Below is the procedure to remove the corrupt blocks or files
Locate the files have blocks that are corrupt.
$ hdfs fsck / | egrep -v '^\.+
$ hdfs fsck hdfs://ip.or.host:50070/ | egrep -v '^\.+
This will be a list the affected files, and the output will not be a bunch of dots, the output should include something like this with all your affected files.
/path/to/filename.file_extension: CORRUPT blockpool BP-1016133662-10.29.100.41-1415825958975 block blk_1073904305
/path/to/filename.file_extension: MISSING 1 blocks of total size 15620361 B
The next step would be to determine the importance of the file, can it just be removed and copied back into place, or is there sensitive data that needs to be regenerated? you have a replication factor of 1 so analyze well.
Remove the corrupted file(s)
This command will move the corrupted file to the trash incase you realise the files is importantyou still have an option of recovering it .
$ hdfs dfs -rm /path/to/filename.file_extension
When you use skip the trash to permanently delete if you are sure you really don't need that file.

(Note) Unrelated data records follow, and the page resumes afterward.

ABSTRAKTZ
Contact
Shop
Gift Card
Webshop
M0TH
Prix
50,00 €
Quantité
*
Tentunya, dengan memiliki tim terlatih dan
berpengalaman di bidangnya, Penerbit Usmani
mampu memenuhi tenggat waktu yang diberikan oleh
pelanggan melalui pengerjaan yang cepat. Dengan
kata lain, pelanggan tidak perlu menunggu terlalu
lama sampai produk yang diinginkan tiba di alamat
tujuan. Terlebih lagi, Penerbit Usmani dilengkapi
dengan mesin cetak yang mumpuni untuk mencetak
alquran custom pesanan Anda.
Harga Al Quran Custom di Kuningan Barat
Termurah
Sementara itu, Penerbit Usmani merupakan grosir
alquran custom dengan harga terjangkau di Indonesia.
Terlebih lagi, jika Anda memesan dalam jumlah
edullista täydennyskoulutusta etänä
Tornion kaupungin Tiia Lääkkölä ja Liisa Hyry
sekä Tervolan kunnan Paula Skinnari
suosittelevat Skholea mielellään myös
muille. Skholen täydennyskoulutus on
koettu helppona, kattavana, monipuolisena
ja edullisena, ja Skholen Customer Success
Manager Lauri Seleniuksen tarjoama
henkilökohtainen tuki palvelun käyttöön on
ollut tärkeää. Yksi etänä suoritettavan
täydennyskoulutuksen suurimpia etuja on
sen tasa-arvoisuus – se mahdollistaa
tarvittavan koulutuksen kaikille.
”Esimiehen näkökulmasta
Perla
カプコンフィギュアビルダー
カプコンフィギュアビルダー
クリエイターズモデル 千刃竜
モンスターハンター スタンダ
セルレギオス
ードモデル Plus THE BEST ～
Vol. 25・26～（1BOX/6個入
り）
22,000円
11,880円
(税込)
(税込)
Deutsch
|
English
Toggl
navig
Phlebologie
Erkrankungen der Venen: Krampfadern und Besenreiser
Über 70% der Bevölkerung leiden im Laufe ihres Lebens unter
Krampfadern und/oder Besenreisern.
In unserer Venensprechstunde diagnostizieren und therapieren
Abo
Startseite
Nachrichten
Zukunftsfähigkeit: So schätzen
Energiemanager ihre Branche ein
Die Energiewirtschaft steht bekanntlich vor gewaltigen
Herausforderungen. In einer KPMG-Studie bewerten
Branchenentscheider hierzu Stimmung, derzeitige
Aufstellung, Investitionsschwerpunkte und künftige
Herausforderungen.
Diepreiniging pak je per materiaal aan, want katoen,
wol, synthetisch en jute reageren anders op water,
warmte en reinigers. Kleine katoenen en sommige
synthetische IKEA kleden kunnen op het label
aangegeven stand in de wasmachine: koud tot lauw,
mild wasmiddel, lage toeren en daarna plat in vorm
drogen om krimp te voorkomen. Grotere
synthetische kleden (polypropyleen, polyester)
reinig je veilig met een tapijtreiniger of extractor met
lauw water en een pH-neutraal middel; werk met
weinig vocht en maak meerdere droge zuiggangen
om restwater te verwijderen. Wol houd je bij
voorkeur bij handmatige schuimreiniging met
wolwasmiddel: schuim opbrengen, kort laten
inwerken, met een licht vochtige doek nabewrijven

$ hdfs dfs -rm -skipTrash /path/to/filename.file_extension
How to repair a corrupted file if it was not easy to replace?
$ hdfs fsck /path/to/filename/file_extension -locations -blocks -files
$ hdfs fsck hdfs://ip.or.hostname.of.namenode:50070/path/to/filename/file_extension -locations -blocks -files
You can track down the datanode where the corruption is and look through logs and determine what the issue is.